### Work order
Answer these questions from the lectionary commentary below:
1. Which psalm accompanies the reading if Track 2 is chosen?
2. What is the Hebrew word for "god"?
3. What does the name "Israel" mean?
** Opening Passage provided block **
Morning by morning he wakens--
wakens my ear
to listen as those who are taught.
 adonay Yahweh has opened my ear,
and I was not rebellious,
I did not turn backward.
 I gave my back to those who struck me,
and my cheeks to those who pulled out the beard;
I did not hide my face
from insult and spitting.
 wadonay Yahweh helps me;
therefore I have not been disgraced;
therefore I have set my face like flint,
and I know that I shall not be put to shame;
 he who vindicates me is near.
Who will contend with me?
Let us stand up together.
Who are my adversaries?
Let them confront me.
[9a] It is adonay Yahweh who helps me;
who will declare me guilty?
This is the Track 2 Old Testament reading that can be chosen for reading on the sixteenth Sunday after Pentecost [Proper 19], Year B, according to the lectionary for the Episcopal Church. If Track 2 is chosen for reading this year, it will be accompanied by a reading from Psalm 116, which sings, “The Lord watches over the innocent; I was brought very low, and he helped me.” That pair will precede the Epistle reading from James, where he wrote, “For all of us make many mistakes. Anyone who makes no mistakes in speaking is perfect, able to keep the whole body in check with a bridle.” All will accompany the Gospel reading from Mark, where Jesus said, “Those who are ashamed of me and of my words in this adulterous and sinful generation, of them the Son of Man will also be ashamed when he comes in the glory of his Father with the holy angels.”
In the above English translation, in four places the NRSV translated “adonay Yahweh” as “the Lord God.” Because this is not the truth of that written, I have restored the Hebrew text in those four places. First of all, the Hebrew word “adon” is the singular number word “lord.” It does not demand capitalization, as Yahweh has no lord, only human beings [i.e.: souls] have “lords.” Because “adonay” is the plural number, as “lords,” with there being only one God [i.e.: Yahweh], the intent is as a statement of that which “lords” over human souls; so, the capitalization need not be applied. As for “Yahweh” being translated as “God,” the Hebrew word for “god” is “el,” which was not written. The proper name “Yah-weh” from “יְהוִה֙,” is specifically for the “One God of Israel,” where “Israel” means “He Retains God.” When one retains God, then “Yahweh” is one’s “lord,” not some generic “lord” or “god.” The plural number word for “gods” is “elohim.”
Also, one will note that the Episcopal Church has made the decision to remove the verse numbering. I have applied the numbers, which appear in bold type, between brackets. In the subsequent analysis of this reading, I will refer to the verses by number. My applying those numbers will make it easier for the interested seekers to follow that analysis. Where I list “9a,” this means the full text of verse nine is not included in this reading. Only the first words will then be read. However, the full verse might need to be examined to make what is in the “a” part make more sense.
** Closing Passage provided block **
** Opening Dataset content block **
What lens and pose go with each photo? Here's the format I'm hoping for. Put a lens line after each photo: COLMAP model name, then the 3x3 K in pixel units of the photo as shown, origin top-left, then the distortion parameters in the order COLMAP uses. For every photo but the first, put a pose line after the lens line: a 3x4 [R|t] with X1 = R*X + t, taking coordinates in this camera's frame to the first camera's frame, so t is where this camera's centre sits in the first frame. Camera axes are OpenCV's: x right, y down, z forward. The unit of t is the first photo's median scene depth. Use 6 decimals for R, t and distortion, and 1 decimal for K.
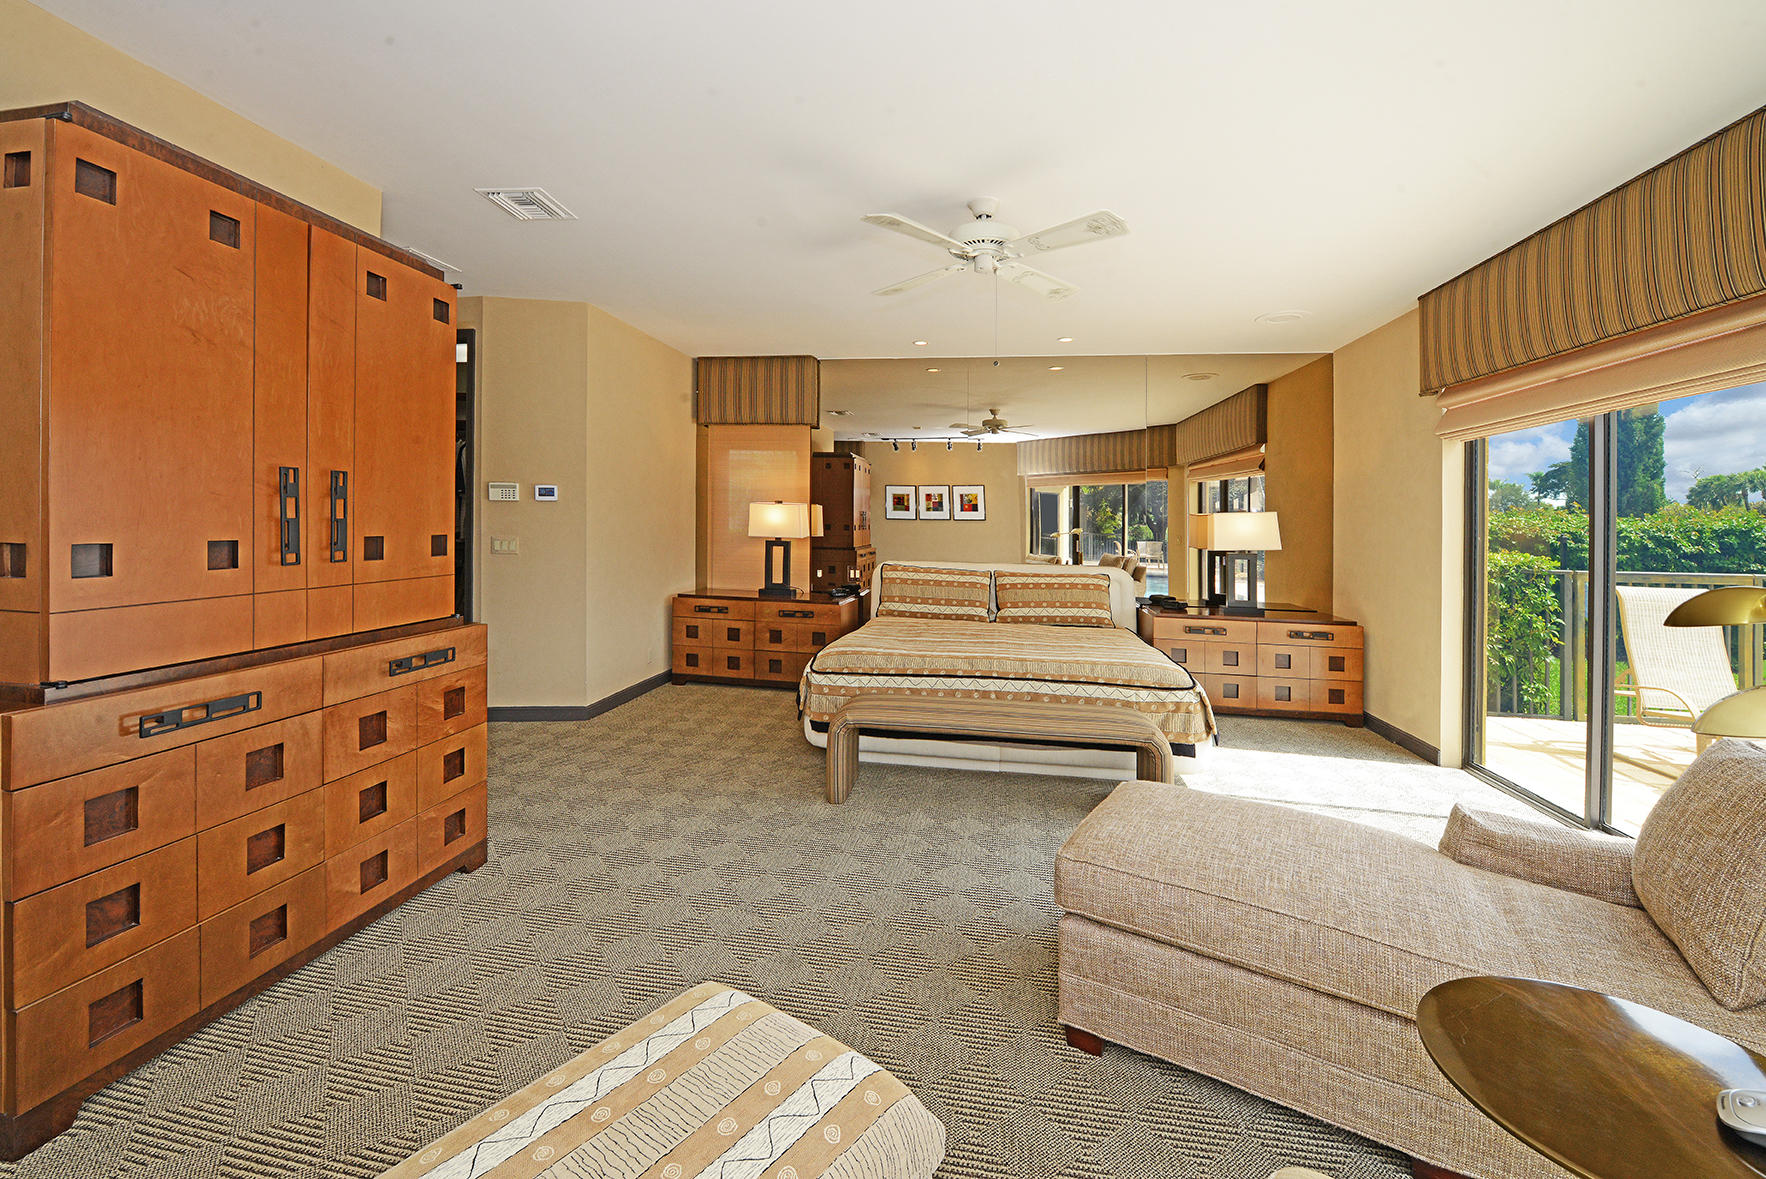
** Closing Dataset content block **
### Written solution
1. Psalm 116
2. "el"
3. "He Retains God"